Neural networks often have trigonometric functions internally, so it would be massively more computation than necessary.

If you have a few spare CPU cycles, a hybrid approximation could start with a sparse lookup table of values as the initial guess for a few rounds of a numerical approximation technique. Or you just store the first few coefficients of a polynomial approximation (as in the OP's work).

Take a look at CORDIC if you aren't familiar with it; that was a common trig hack back in the day, and still sees some use in the embedded space.

Neural nets can be useful when you have samples of a function but no idea how to approximate it, but that's not the case here.

Obviously you could train some kind of neural net to calculate any function, but this would never make sense for a well-known function like sine. Neural nets are a great solution when you need to evaluate something that isn't easy to analyze mathematically, but there are already many known techniques for calculating and approximating trigonometric functions.

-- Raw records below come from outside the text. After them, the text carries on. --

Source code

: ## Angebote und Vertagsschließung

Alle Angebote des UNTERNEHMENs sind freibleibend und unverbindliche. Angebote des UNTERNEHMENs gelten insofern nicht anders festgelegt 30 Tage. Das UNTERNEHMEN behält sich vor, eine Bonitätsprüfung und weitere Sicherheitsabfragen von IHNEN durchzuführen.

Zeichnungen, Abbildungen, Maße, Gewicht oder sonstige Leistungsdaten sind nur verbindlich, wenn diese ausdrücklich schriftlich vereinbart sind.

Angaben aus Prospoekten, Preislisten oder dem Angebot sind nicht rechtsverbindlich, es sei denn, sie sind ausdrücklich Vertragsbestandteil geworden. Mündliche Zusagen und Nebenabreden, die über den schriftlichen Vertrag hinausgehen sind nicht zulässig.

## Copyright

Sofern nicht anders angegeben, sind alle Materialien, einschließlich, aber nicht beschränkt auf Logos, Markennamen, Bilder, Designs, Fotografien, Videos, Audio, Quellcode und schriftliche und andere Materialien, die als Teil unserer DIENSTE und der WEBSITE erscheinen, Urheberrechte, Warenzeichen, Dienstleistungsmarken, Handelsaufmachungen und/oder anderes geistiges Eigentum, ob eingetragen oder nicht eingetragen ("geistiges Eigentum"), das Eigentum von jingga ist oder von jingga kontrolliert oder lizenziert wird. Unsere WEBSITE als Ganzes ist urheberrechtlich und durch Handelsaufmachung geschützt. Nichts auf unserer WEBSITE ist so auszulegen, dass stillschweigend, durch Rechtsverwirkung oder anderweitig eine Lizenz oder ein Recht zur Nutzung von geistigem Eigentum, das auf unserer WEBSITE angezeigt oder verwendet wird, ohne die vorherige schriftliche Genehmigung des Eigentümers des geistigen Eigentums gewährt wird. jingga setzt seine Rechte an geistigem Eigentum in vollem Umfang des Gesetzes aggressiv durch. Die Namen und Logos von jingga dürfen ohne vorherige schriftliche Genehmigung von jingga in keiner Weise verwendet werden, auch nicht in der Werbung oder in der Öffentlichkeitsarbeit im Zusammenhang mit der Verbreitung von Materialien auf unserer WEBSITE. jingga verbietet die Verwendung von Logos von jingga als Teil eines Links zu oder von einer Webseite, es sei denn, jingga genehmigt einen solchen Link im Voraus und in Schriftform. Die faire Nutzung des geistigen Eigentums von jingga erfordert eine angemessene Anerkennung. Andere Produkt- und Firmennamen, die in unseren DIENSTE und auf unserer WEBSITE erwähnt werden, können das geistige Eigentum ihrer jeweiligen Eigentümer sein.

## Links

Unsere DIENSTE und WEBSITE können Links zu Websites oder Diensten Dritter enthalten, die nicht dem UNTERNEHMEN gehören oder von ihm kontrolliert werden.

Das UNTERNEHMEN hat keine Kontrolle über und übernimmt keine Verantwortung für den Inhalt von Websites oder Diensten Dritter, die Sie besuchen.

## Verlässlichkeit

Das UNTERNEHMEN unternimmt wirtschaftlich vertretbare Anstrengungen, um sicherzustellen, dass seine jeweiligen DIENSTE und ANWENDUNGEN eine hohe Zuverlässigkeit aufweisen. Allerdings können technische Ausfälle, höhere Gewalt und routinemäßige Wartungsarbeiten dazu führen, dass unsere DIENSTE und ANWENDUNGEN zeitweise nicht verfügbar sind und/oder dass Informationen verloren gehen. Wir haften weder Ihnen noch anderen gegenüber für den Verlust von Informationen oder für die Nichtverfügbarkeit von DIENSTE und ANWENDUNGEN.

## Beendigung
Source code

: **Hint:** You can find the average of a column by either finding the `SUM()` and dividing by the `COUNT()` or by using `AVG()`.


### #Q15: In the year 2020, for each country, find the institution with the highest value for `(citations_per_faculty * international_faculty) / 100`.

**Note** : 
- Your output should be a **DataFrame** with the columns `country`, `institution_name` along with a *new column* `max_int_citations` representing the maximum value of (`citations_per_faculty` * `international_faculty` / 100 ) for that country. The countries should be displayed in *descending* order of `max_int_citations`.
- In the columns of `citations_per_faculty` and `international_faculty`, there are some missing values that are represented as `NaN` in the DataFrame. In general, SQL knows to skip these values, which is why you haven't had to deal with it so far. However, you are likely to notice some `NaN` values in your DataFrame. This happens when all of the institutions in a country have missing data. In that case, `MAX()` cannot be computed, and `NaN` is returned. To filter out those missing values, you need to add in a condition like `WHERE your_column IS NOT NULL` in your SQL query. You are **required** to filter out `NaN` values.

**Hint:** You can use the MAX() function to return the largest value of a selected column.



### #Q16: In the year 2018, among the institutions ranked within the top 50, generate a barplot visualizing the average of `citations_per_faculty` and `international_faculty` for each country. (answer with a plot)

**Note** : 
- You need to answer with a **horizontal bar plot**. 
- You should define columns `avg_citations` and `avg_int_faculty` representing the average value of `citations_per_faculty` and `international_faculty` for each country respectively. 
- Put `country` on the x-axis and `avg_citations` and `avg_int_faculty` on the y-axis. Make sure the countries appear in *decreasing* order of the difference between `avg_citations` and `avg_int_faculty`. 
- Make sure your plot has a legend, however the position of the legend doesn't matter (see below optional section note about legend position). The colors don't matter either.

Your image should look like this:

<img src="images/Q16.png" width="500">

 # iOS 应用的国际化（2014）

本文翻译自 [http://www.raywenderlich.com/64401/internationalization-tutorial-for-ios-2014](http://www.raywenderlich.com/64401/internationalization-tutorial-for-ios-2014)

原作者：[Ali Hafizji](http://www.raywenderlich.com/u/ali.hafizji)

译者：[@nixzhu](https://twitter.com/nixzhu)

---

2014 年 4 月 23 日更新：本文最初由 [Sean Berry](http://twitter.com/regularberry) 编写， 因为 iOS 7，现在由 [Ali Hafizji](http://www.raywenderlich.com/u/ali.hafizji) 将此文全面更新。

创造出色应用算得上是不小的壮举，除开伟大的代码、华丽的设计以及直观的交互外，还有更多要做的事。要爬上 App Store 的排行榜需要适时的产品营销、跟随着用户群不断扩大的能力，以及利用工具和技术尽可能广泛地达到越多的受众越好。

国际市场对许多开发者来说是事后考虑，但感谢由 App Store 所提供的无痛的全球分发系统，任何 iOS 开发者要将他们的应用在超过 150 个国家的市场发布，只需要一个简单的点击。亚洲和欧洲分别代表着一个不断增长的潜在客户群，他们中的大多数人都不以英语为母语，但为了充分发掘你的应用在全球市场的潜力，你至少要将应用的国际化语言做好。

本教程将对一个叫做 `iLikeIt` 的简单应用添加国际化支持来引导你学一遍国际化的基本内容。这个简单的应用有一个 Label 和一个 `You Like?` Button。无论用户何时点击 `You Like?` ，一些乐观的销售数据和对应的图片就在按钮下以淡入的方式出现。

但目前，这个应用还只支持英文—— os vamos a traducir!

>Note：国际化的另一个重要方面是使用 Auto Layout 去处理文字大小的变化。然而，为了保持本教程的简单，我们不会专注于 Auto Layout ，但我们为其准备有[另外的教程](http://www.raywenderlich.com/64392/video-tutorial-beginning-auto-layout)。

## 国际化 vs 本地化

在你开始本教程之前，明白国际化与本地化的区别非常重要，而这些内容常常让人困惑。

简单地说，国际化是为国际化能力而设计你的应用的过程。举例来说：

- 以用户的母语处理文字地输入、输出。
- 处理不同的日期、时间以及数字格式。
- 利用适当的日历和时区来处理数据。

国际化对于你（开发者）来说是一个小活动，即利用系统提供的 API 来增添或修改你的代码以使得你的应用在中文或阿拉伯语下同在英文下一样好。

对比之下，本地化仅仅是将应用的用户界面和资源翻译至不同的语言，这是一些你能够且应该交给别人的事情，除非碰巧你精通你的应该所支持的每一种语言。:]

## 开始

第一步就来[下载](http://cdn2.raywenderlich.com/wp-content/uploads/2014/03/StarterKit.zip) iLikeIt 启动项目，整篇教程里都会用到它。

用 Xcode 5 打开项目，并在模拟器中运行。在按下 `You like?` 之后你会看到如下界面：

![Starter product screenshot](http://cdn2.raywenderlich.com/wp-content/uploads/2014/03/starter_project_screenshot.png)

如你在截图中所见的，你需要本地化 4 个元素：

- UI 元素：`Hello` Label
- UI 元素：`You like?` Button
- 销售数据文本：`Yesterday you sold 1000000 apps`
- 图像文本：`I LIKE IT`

Training a neural net to calculate sines is like the math equivalent of using an LLM to reverse a string. Sure, you *can*, but the idea only makes sense if you don't understand how fundamentally solvable the problem is with a more direct approach.

It's always worth looking if mathematicians already have a solution to a problem before reaching for AI/ML techniques. Unfortunately, a lot of effort is probably being spent these days programming some kind of AI/ML to solve problems that have a known, efficient, maybe even proven optimal solution that developers just don't know about.

> using an LLM to reverse a string.

  Input: Please reverse the string "Dlrow, Olleh!"
  Output (chatgpt): Sure! The reversed string is "!helleO ,worldD"
  Output (liquid): The reversed string is "!ehT, Llord!"
  Output (llama): The reversed string is "Hellol, Wlod."
  Output (phi): The reversed string of "Dlrow, Olleh!" is "!HoleL ,owrdL" or "Hello, World!" backwards.
  Output (qwen): The reversed string of "Dlrow, Olleh!" is "!hlelo ,wolrD".
Honestly some of them are doing better than I expected.
A neural network is essentially just a curve fitter, so yeah. You might find this[1] video illuminating.

The main strength of a neural network comes into play when there's a lot of different inputs, not just a handful. For the simpler cases like sin(x) we have other tools like the one posted here.

[1]: https://www.youtube.com/watch?v=FBpPjjhJGhk But what is a neural network REALLY?

The usual conservation trick is to have a table from 0 to PI/2 and use two additional index bits to generate the other three quadrants.